(SUPPLIED MATERIAL Opens)

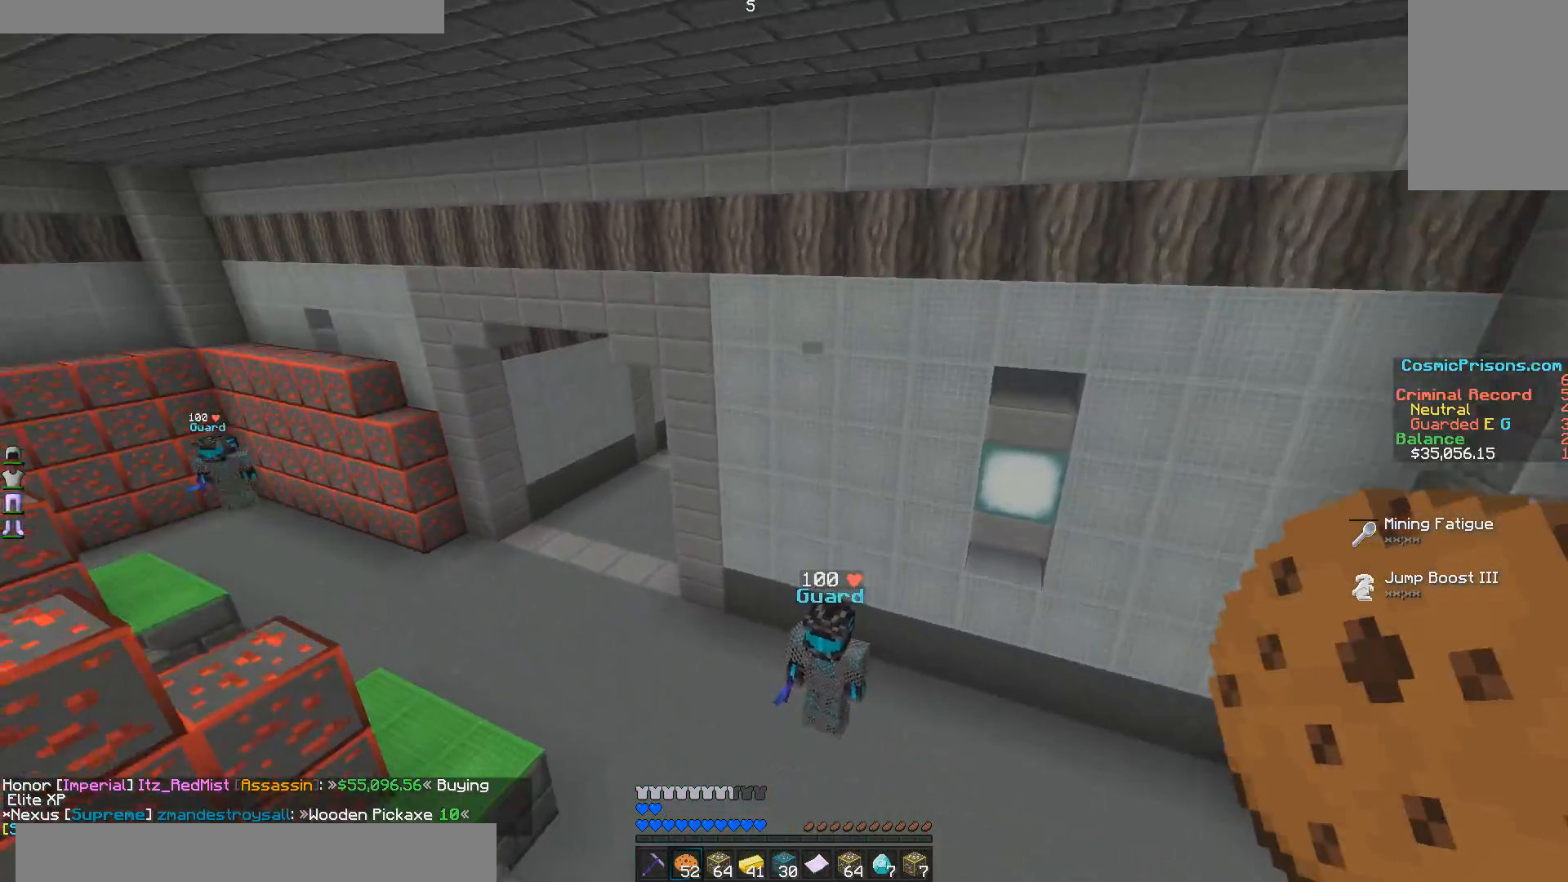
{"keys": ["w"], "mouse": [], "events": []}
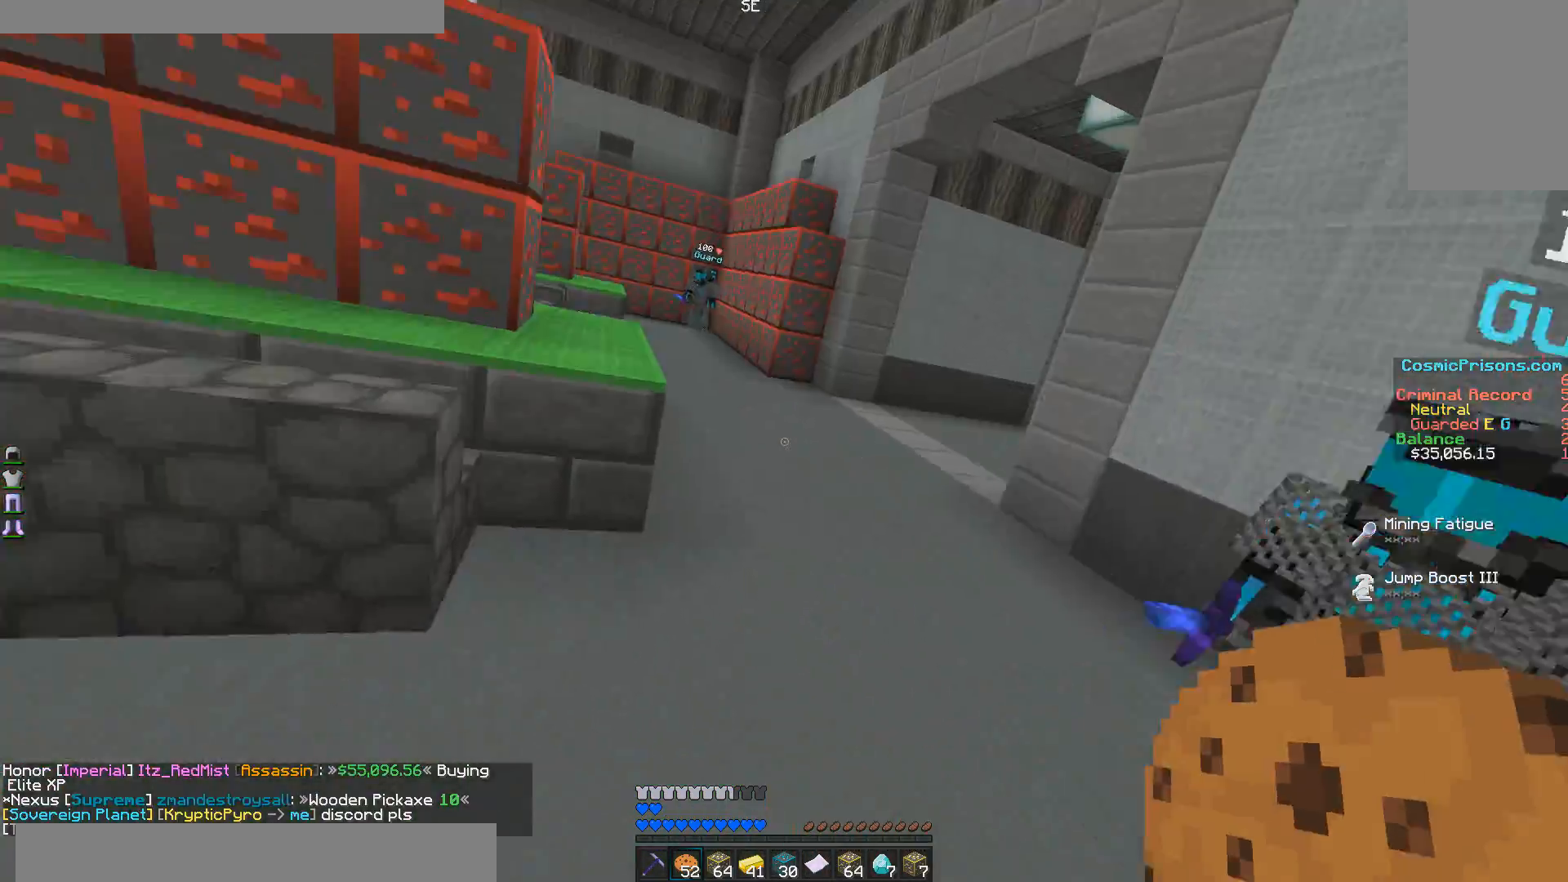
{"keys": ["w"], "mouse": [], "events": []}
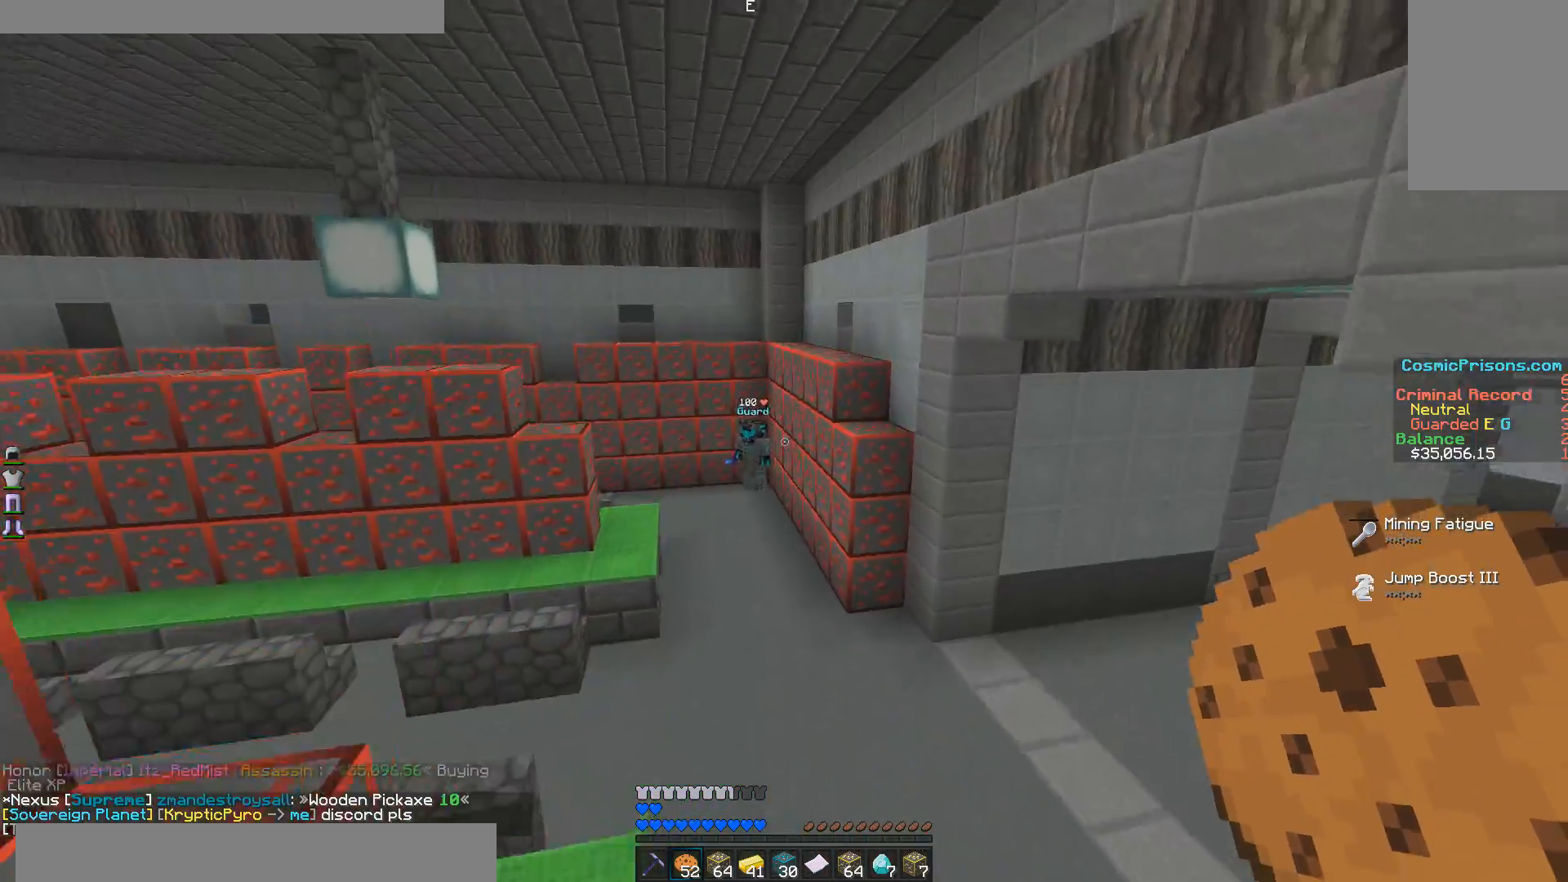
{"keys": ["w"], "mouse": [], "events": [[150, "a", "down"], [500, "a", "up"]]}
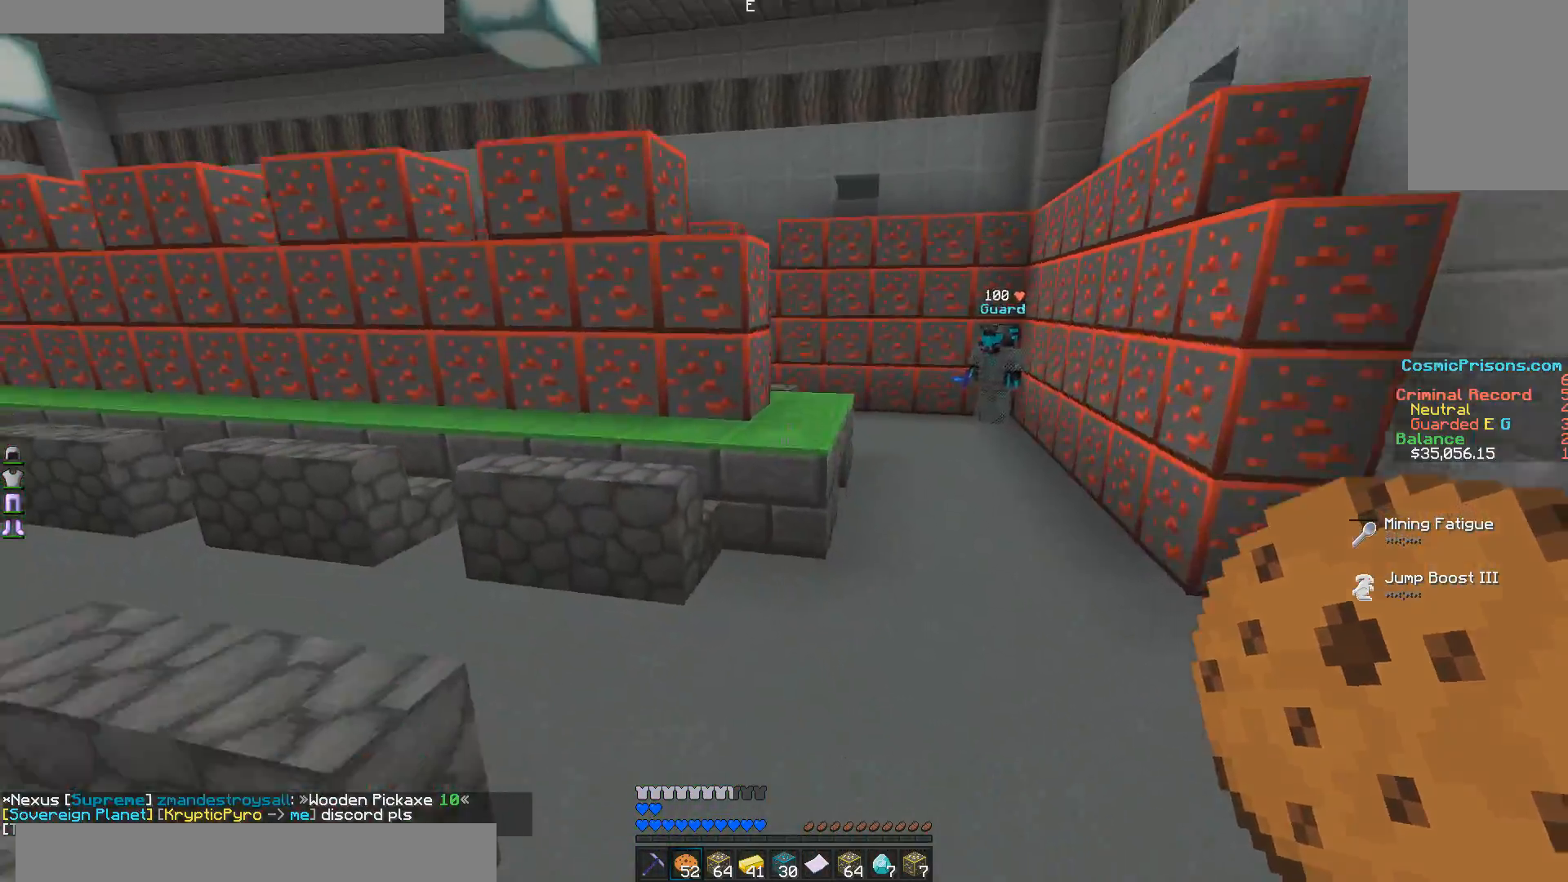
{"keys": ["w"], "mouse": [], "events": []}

(SUPPLIED MATERIAL Closes)

■ WHAT IS BEING ASKED ■
Without the pictures, give every line above again exactly.

■ ANSWER SECTION ■
{"keys": ["w"], "mouse": [], "events": []}
{"keys": ["w"], "mouse": [], "events": []}
{"keys": ["w"], "mouse": [], "events": [[150, "a", "down"], [500, "a", "up"]]}
{"keys": ["w"], "mouse": [], "events": []}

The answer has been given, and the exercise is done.